▶ **Selected excerpt**:
--
Jessica has taught junior high history and college seminar courses. She has an M.A in instructional education.
Disagreement in Confucianism
Although most of us have never heard his name, Hsun-tzu is considered one of the most important architects of Confucianism. In fact, he's probably in line right behind Confucius and Mencius when it comes to the role he played in forming modern-day Confucian thought. Ironically however, his main views are diametrically opposed to those of both Confucius and Mencius, especially when it comes to the nature of man.
Before we dive into the philosophies of this lesser known man, we'll need to understand a bit about the origins of Confucianism. Also, since Hsun-tzu is always taught as the guy who disagreed with Confucius and Mencius, we'll need to know what these two believed in order to understand what Hsun-tzu disagreed with in the first place.
With all that being said, we also have to acknowledge that much of what is known about these three men is rather nebulous, with many historians disagreeing over dates, philosophies and even meanings. For this reason, we're going to keep things really simple and general. Since even scholars can't quite agree on the details, there is really just one main thing I want you to come away with in the end.
--
▶ **Collected data entries**:
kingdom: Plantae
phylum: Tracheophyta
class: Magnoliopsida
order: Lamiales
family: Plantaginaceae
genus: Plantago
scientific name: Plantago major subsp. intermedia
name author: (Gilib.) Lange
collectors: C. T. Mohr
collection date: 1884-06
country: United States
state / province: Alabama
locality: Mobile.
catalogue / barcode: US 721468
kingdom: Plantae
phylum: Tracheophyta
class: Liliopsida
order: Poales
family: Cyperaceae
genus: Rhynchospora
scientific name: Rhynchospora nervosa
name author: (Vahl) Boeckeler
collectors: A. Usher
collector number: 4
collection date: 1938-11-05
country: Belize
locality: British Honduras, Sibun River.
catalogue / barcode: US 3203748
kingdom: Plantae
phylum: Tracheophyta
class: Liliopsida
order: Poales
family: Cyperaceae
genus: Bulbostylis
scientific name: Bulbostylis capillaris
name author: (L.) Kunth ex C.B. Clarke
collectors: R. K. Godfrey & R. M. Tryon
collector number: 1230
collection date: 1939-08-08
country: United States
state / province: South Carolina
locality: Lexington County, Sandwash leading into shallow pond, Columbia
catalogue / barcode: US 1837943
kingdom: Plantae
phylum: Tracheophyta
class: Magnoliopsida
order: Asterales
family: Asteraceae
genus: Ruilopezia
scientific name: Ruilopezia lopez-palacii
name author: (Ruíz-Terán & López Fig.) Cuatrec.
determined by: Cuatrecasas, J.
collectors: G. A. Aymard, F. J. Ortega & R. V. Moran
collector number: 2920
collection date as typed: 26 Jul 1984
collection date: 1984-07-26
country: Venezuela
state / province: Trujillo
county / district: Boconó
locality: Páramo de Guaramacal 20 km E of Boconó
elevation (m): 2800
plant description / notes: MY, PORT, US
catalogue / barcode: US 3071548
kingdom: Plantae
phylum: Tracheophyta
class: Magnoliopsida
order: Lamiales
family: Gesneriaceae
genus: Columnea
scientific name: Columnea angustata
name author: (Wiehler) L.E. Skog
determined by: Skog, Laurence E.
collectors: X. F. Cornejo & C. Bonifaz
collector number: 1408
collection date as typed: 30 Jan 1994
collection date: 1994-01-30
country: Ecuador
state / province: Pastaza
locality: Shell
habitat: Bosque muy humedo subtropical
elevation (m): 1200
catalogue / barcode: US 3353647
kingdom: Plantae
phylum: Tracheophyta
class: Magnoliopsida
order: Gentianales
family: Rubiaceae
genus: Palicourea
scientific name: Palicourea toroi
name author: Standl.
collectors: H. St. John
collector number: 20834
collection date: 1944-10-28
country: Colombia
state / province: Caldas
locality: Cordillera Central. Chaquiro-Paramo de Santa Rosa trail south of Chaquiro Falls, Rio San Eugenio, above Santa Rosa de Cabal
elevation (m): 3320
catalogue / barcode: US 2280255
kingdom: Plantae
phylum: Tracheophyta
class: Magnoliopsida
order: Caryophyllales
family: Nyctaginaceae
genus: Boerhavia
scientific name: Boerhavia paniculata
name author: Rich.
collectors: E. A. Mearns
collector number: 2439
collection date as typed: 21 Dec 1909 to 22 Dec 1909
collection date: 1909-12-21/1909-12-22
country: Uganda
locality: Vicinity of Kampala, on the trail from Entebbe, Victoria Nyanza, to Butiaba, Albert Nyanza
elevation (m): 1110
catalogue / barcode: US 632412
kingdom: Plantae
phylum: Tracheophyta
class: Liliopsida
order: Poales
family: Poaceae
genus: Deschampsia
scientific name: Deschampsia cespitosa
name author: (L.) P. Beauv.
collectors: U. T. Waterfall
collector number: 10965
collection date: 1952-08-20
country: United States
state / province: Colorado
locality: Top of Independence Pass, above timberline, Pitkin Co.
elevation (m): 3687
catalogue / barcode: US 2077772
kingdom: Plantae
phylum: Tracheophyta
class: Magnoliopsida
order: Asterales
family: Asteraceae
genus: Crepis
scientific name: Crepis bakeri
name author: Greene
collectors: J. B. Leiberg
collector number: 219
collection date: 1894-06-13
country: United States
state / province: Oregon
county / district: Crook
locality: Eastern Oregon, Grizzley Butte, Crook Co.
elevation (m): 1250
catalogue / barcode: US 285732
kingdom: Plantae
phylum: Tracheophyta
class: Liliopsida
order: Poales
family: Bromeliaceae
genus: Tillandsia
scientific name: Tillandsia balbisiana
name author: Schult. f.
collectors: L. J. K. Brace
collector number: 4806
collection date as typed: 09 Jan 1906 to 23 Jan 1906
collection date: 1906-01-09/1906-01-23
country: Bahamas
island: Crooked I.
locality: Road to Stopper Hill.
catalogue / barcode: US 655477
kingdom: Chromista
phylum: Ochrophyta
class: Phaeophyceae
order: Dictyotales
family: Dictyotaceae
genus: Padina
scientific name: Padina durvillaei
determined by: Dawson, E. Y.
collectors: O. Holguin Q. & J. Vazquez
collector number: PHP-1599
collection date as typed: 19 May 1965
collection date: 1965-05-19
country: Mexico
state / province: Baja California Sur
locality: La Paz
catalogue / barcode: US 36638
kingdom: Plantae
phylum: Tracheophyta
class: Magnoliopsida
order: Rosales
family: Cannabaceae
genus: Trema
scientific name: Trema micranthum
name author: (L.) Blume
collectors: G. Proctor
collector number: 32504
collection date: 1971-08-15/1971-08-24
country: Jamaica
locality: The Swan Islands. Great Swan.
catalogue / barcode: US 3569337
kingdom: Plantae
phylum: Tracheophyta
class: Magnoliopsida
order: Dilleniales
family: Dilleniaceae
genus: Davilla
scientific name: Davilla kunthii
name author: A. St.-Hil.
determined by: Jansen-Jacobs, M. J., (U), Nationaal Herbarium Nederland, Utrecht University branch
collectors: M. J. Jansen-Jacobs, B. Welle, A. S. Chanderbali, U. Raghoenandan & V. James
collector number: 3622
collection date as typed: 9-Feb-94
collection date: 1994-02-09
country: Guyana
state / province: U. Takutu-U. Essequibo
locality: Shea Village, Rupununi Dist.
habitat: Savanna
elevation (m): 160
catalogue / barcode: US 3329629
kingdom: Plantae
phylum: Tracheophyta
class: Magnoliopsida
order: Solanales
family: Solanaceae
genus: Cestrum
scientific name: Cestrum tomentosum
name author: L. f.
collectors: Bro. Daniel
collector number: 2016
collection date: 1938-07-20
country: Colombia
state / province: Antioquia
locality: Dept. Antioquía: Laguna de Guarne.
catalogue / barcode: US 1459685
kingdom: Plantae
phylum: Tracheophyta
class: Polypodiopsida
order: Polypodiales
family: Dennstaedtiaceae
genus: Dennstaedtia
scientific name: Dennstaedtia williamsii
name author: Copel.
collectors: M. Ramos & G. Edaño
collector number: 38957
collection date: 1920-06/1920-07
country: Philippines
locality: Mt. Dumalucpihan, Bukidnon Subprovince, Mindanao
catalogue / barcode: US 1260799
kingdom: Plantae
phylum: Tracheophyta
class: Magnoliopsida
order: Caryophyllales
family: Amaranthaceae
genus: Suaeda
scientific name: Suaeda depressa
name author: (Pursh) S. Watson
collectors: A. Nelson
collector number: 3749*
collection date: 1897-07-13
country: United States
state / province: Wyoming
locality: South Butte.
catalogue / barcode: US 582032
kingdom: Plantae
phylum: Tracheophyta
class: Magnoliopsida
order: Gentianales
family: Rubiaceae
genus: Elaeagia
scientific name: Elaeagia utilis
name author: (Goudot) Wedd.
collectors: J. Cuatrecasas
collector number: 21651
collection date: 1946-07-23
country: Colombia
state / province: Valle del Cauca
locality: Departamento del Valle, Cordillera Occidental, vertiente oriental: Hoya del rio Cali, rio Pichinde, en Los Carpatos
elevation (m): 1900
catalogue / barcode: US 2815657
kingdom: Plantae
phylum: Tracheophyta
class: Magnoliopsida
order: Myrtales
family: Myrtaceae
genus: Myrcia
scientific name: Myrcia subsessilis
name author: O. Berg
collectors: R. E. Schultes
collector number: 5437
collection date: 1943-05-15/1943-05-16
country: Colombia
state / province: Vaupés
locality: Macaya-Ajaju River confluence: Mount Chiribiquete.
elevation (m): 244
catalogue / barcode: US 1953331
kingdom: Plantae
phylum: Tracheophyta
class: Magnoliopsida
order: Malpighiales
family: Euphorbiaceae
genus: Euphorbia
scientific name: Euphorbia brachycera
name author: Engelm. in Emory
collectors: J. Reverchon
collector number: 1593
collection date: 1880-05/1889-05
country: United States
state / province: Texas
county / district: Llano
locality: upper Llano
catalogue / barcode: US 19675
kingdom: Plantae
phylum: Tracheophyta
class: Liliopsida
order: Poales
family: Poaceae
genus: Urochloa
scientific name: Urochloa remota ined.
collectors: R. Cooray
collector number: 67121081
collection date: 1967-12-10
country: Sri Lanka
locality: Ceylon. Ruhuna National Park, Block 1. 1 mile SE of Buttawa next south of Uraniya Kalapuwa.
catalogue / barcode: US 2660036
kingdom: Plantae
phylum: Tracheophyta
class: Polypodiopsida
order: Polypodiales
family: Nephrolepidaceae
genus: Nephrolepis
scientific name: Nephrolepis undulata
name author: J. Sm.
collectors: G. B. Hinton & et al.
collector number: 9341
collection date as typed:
--
▶ **Problems and tasks**:
1/ In the passage on Hsun-tzu and Confucianism, whose views are Hsun-tzu's main views said to be diametrically opposed to?
2/ Continue the passage on Hsun-tzu and Confucianism from its last sentence.

▶ **The answers**:
1/ Confucius and Mencius, especially on the nature of man.

2/
Here it is: unlike Confucius, and especially Mencius, Hsun-tzu thought the nature of man was inherently evil. If you can keep this in mind, you'll be in great shape. Now, on to some background information.
For starters, being born sometime around the year 551 BCE, Confucius, the actual founder of Confucianism, lived in China during the decline of the feudal system, a system of power based on land ownership. This decline led to a period of great instability because feudal lords and the nobility were unable to protect themselves or the common man against invasion, and warring tribes began tearing apart the old established order of Chinese society.
Seeing the ills that had captured his society, Confucius, who although poor was rather well educated, longed for his lands to be restored. To Confucius, peace would only come when rulers longed for peace over power.
In short, he believed that in order for a society to succeed, it must be governed righteously. Rulers must live by a very strict moral code, holding tightly to the virtues of humility and benevolence. Adding to this, he believed that leaders were endowed with almost a supernatural power to be benevolent and good. They simply needed to use it. Known as Te, this moral power or the perfection of one's virtues came to shape much of Confucian thought.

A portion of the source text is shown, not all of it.